Basically the argument comes down to whether or not Time should be an exact unwavering measure, or whether things should remain the same with 'perfect' Time being altered periodically so that Time reflects observable phenomena.
While this issue is potentially vexing, it is tackled with the swagger of the popular-science writing that periodically dominate the Times best seller list, and couples that with the 'journalistic balance and integrity' that a lazy public demands from their news writers.
Ultimately though, this is an issue that has real world consequences: air planes could literally fall from the sky and noon could occur well after sunset. For a more down to earth, though benign, example read the excerpt.

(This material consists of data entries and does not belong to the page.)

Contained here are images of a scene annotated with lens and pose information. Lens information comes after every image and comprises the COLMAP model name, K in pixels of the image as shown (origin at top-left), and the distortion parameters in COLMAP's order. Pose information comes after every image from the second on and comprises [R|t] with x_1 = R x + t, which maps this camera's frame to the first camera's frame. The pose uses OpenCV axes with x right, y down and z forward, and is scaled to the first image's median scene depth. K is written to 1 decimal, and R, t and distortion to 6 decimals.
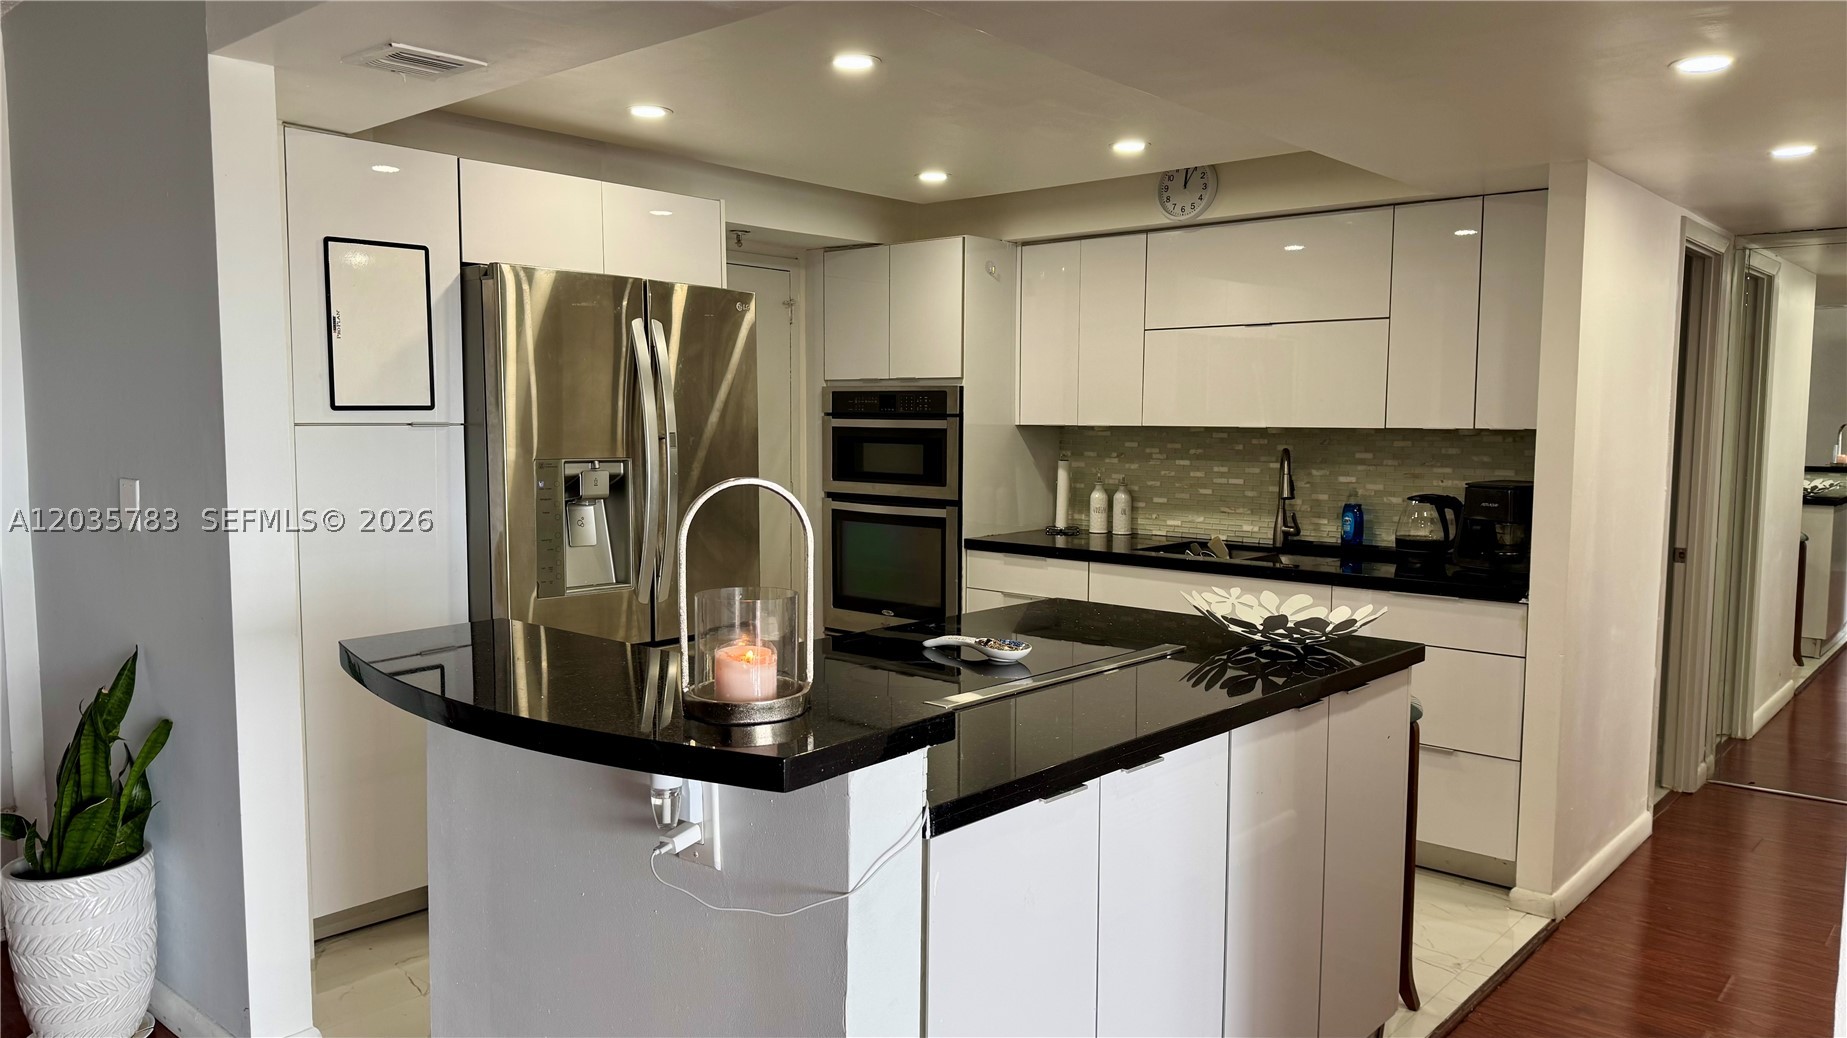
lens RADIAL K [[1282.3, 0, 923.5], [0, 1282.3, 519.0], [0, 0, 1]] dist [0.191640, -0.326564]
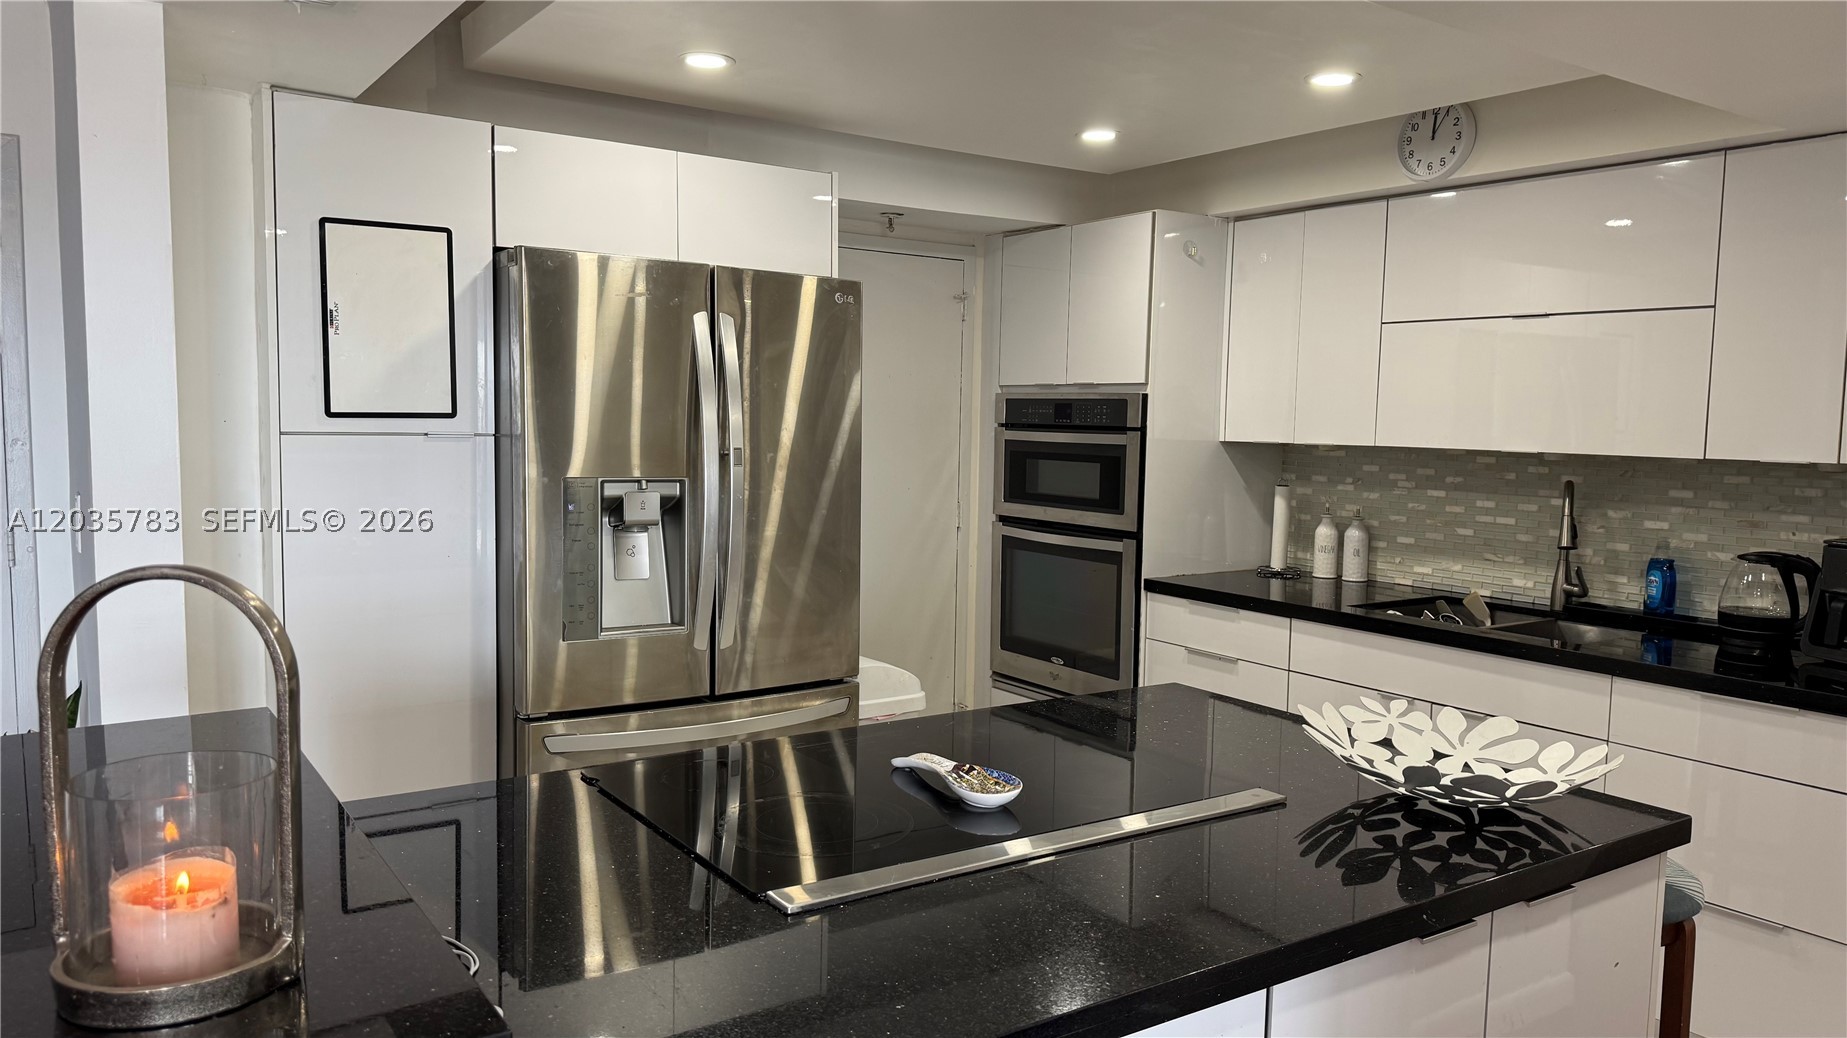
lens RADIAL K [[1291.2, 0, 923.5], [0, 1291.2, 519.0], [0, 0, 1]] dist [0.135276, -0.219170]
pose [[0.970415, 0.032386, -0.239263, 0.097942], [-0.033327, 0.999444, 0.000113, -0.019564], [0.239133, 0.007864, 0.970955, 0.170428]]
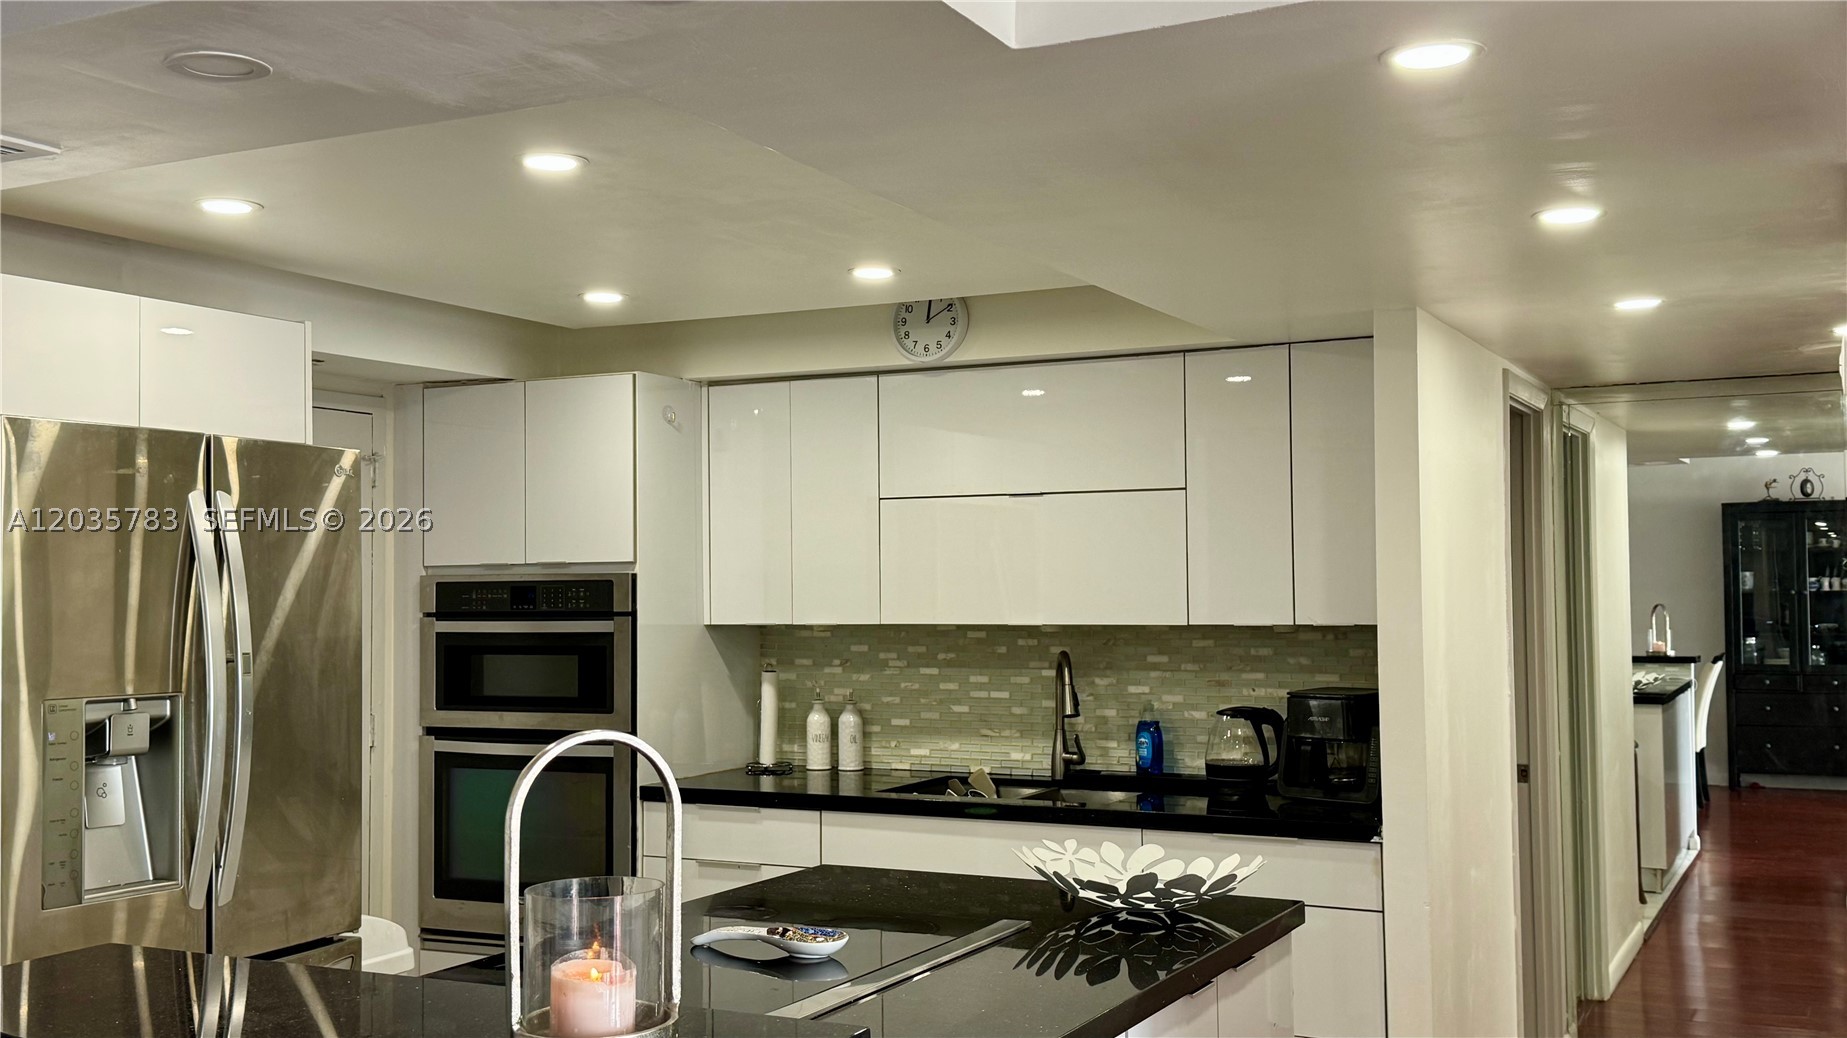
lens RADIAL K [[1801.1, 0, 923.5], [0, 1801.1, 519.0], [0, 0, 1]] dist [0.183178, -0.403385]
pose [[0.969250, -0.004714, 0.246034, -0.066838], [0.035095, 0.992244, -0.119246, -0.006769], [-0.243564, 0.124213, 0.961898, -0.027800]]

The deeper problem that haunts Levine is what might be considered the underlying gap between the two ways of counting time, a gap that cannot be remedied by inserting leap seconds. He explains this dilemma with a real-world analogy: our physical age, counted by seconds and days lived, and our age counted by birthdays. Someone who is, say, twenty years old could be considered, on his birthday, to have ben alive for 7,300 days (365 times 20). But this self-evident fact is not actually true. Because of the every-four-year leap year, he has in real-life (what Levine calls "heartbeat") terms been alive 7,305 days (including the five leap days that have occurred since his birth). On his birthday he is twenty years old, but depending on how you count time--by a calendar or by the actual moments that have passed--he is either twenty, or he is twenty years and five days. It's a mathematical conundrum with no true answer that results from our ability (or our decision) to count time in two different ways.Surprise -- you are older than you thought.